La tragedia di Ischia e la lezione del Mose

Ambiente.Le condanne sulle cause della tragedia di Ischia sono tardive, pronte ad essere dimenticate come sempre, una volta passata l’emozione. Per trarre qualche lezione più duratura, può aiutare una notizia invece positiva, e cioè quella del funzionamento del Mose a Venezia.

Perché alla fine, dopo troppi anni e troppi soldi spesi, ma facendo le cose, la città sembra salva. Ci sono denominatori comuni nelle due vicende: cattivo ambientalismo, fuga dalle responsabilità politiche, burocrazia agnostica, infiltrazioni malavitose, tangenti. Il Mose è stato citato per anni solo per quest’ultimo aspetto, come se fosse la ragione per cui era meglio non farlo e lasciare Venezia al suo destino. È invece il conservatorismo ottuso e l’irresponsabilità ciò che fa più danni. Certo è che tra i tanti No (Tav, Triv, Tap, Termovalorizzatori) che costellano gli ultimi decenni, da oggi va depennato il No Mose, visto che per la prima volta nella sua storia millenaria, Venezia ha evitato lo sfregio dell’allagamento. È ancora fresco il ricordo del novembre 2019 (un morto e 150 milioni di danni) e indimenticabile la tremenda devastazione del 1996.

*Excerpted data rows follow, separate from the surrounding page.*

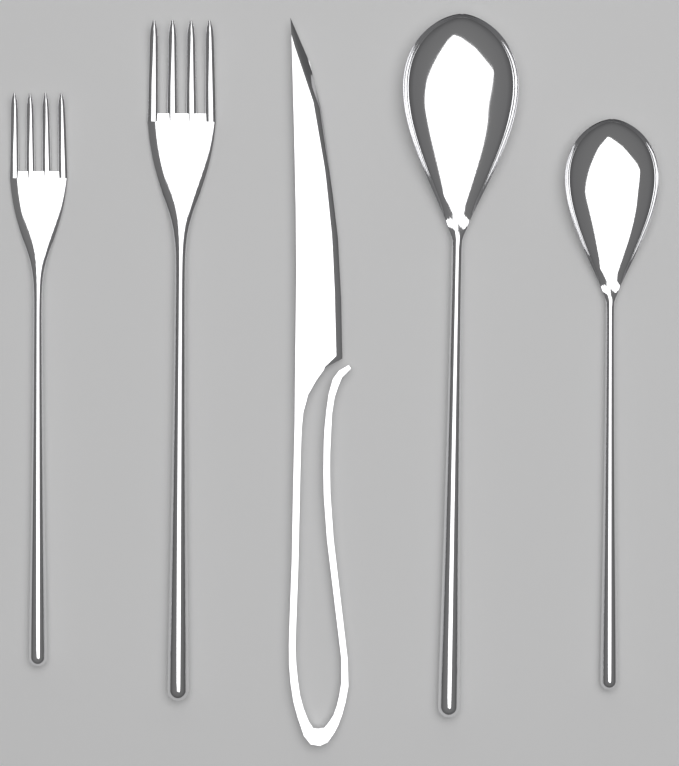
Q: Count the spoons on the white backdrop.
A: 2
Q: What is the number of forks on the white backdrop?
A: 2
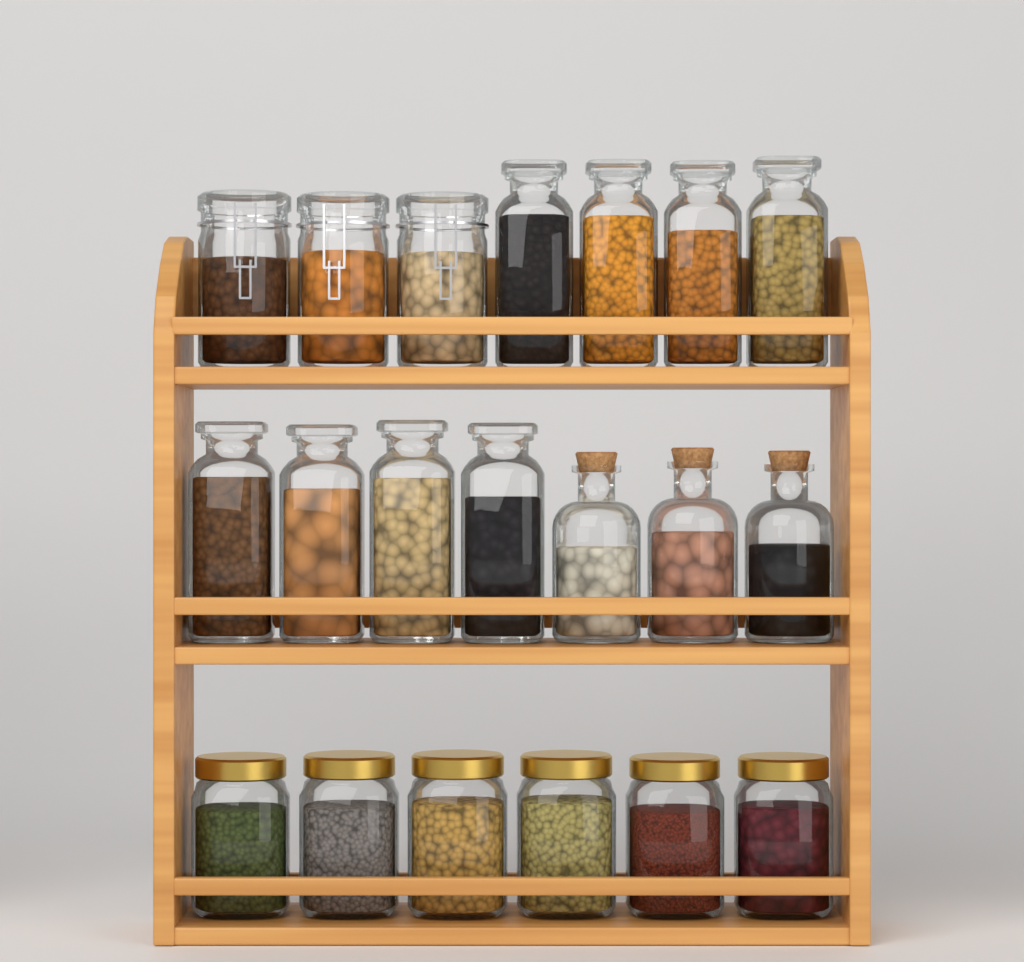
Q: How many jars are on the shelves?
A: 20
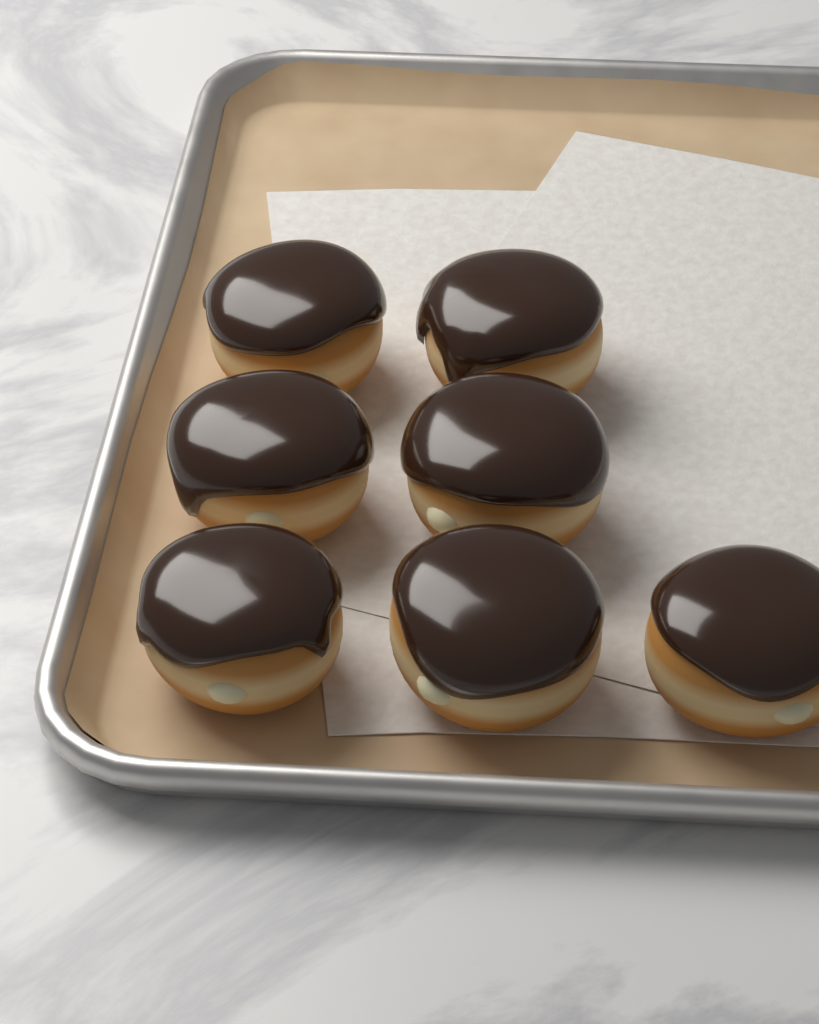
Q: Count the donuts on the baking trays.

Il 12 novembre scorso tutti all’asciutto, nonostante i due metri misurati a Malamocco, dove una fotografia da incorniciare mostra a sinistra i flutti spaventosi che minacciano la città e a destra la placidità della laguna, piatta e tranquilla. In mezzo, la striscia gialla del famigerato Mose («non funziona», «è superato», «è solo una mangiatoia»), un chilometro e mezzo di dighe mobili che stanno sott’acqua quando non serve, ma bloccano tutto appena c’è pericolo. E non dimentichiamo un’altra opera semplice e salvifica: la barriera di vetro che è stata installata a protezione della Basilica di San Marco. Anche lì bastano 97 centimetri di acqua alta, senza Mose, per invadere pavimenti e mosaici, più volte oggetto di corrosione salina e poi di infiniti restauri. Ora c’è un parapetto ultratrasparente, più un sistema di valvole e pompe antinfiltrazione. Altro uovo di Colombo arrivato in ritardo dopo lungaggini burocratiche e giudiziarie.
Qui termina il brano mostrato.